Short of the amazing props made by people like the HP Lovecraft Historical Society and artist Alex CF, old photographs are among the best tools to add an air of verisimilitude to role-playing games set sometime during the last century or so.
However, not everyone has a family history full of explorers, gunfighters and soldiers and this is where those rare photographic studios that offer 'olde time' pictures come in handy.
With a range of period props and costumes, you can create a slice of history - in sepia - that your family never knew it had... and then use the pictures as the basis for role-playing characters!
|Timmy The Kid|
Whenever I come across one of these studios, I like to take the opportunity to get dressed up and pose for an old time picture. Not only do these make for interesting 'conversation' pieces when displayed around the home (I'm beginning to sound like an advert!), but they are unique role-playing props.
It's not cheap (the last one Rachel and I had done cost £32 at the National History Museum of Wales), but then again you don't find these specialist studios in every High Street or on street corners.

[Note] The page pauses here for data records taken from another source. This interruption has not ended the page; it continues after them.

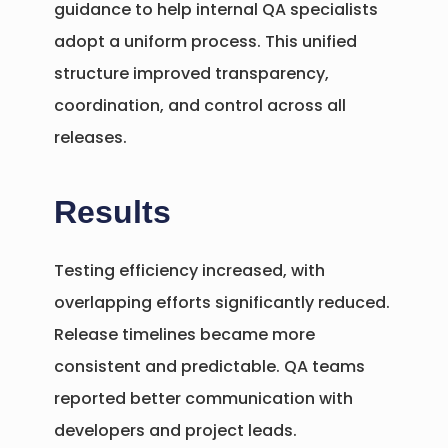
guidance to help internal QA specialists
adopt a uniform process. This unified
structure improved transparency,
coordination, and control across all
releases.
Results
Testing efficiency increased, with
overlapping efforts significantly reduced.
Release timelines became more
consistent and predictable. QA teams
reported better communication with
developers and project leads.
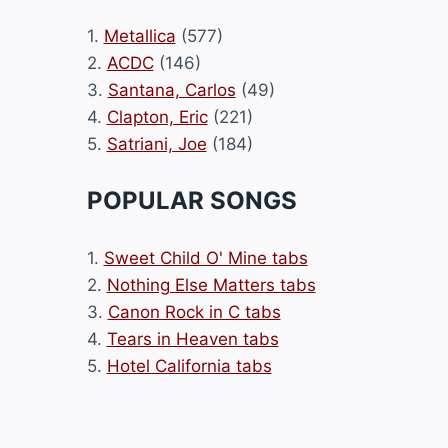
1.
Metallica
(577)
2.
ACDC
(146)
3.
Santana, Carlos
(49)
4.
Clapton, Eric
(221)
5.
Satriani, Joe
(184)
POPULAR SONGS
1.
Sweet Child O' Mine tabs
2.
Nothing Else Matters tabs
3.
Canon Rock in C tabs
4.
Tears in Heaven tabs
5.
Hotel California tabs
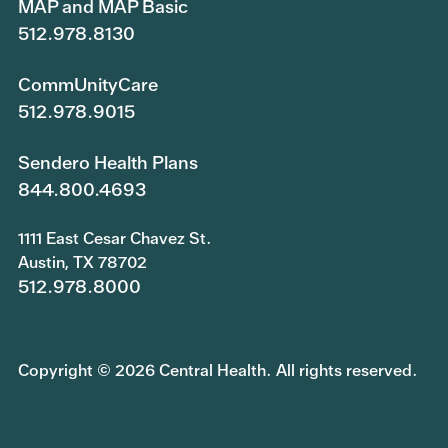
MAP and MAP Basic
512.978.8130
CommUnityCare
512.978.9015
Sendero Health Plans
844.800.4693
1111 East Cesar Chavez St.
Austin, TX 78702
512.978.8000
Copyright © 2026 Central Health. All rights reserved.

We're not talking about those awful booths where your head gets badly Photoshopped into a fake film poster; this is the full works, as you can see from my examples above, and each one conjures up a string of stories and possible scenarios.
There used to be in the Trocadero Centre in London, which was stocked with Wild West and gangster costumes (Pete has a picture of him and some friends as 1920's Chicago gangsters in his stairwell), but that closed many years ago.
If you happen to stumble upon one of these places, and are looking for that special prop for your role-playing game, an 'old time' picture is a worthy investment of cash (obviously it doubles as an actual souvenir as well!)... and who doesn't like dressing up every now and again?